As I saw Sam this morning sitting across the way in the café, I was reminded of a distinction introduced by C. Wright Mills in his splendid 1956 book The Power Elite, between local elites and national elites. Wright observed that in many towns and small cities, there was a double social and economic hierarchy. On the one hand, there were the local bigwigs, the mayor, the president of the local bank, the head of a local manufacturing business, maybe the minister of the local church. On the other hand, there were middle level executives running local branches of large national or international corporations. The first group constituted the local elite, the second were fragments of a national elite. Each group looked down on the other, as one can imagine.

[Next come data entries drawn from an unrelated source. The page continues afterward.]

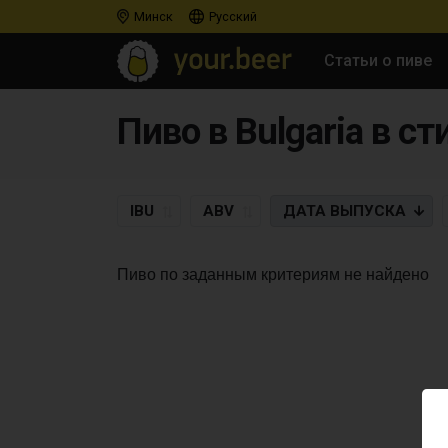
Минск
Русский
Статьи о пиве
Пиво в Bulgaria в с
IBU
ABV
ДАТА
ВЫПУСКА
Пиво по заданным критериям не найдено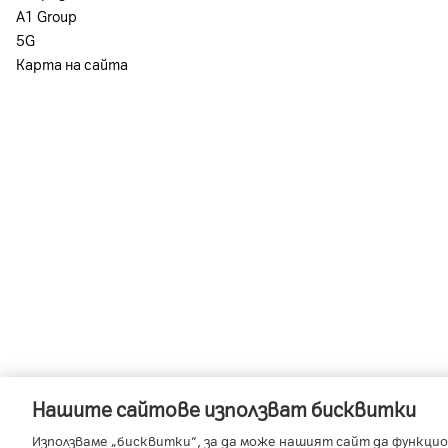
А1 Group
5G
Карта на сайта
Нашите сайтове използват бисквитки
-
-
A1 Austria
A1 Croatia
A1 Serb
Използваме „бисквитки“, за да може нашият сайт да функцио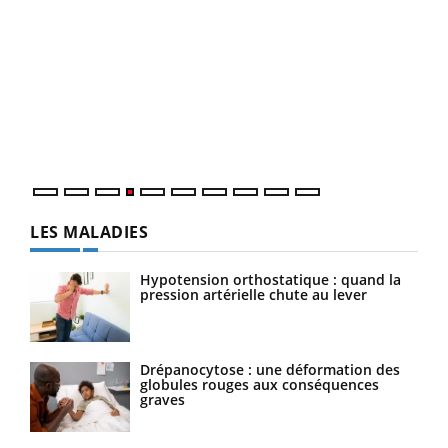
Dia
You
Le 
pers
ques
LES MALADIES
Hypotension orthostatique : quand la
pression artérielle chute au lever
Drépanocytose : une déformation des
globules rouges aux conséquences
graves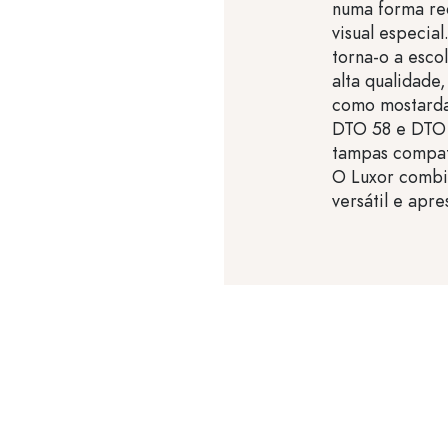
numa forma red
visual especial
torna-o a esco
alta qualidad
como mostarda
DTO 58 e DTO 
tampas compatí
O Luxor combi
versátil e apr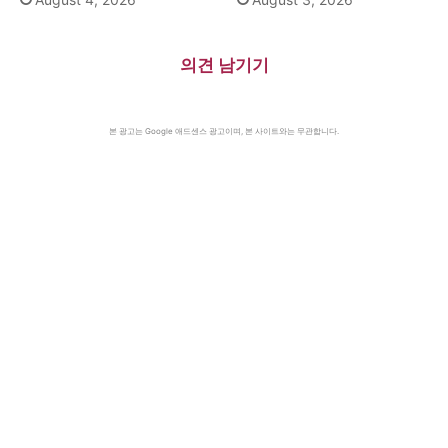
의견 남기기
본 광고는 Google 애드센스 광고이며, 본 사이트와는 무관합니다.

Much the same distinction, I noticed long ago, can be drawn in the faculties on university campuses. Some of the professors view their home institution merely as a paycheck and a job, spending little or no time going to department meetings and never dreaming of putting themselves forward for chairmanships, deanships, or other locally important positions. Their orientation is completely to the national or international elite of their academic fields. Their attention is focused on professional meetings, lecture gigs, journal reviews, and such. Others on the campus take on administrative positions, chair committees, start programs, and in general act like what Mills calls local elites.
I have always been a member of the local elite wherever I have taught, save during my seven years at Columbia. I have started and run programs, sat on committees, taken on administrative tasks when departments or deans were insane enough to assign them to me. At the same time, I have shunned annual meetings of the American Philosophical Association and forty years ago pretty much stopped reviewing books and publishing journal articles.
And here I am, at eighty-five, living in a retirement community and serving as the Precinct Representative of Building 5, sitting on the Council Sam chairs!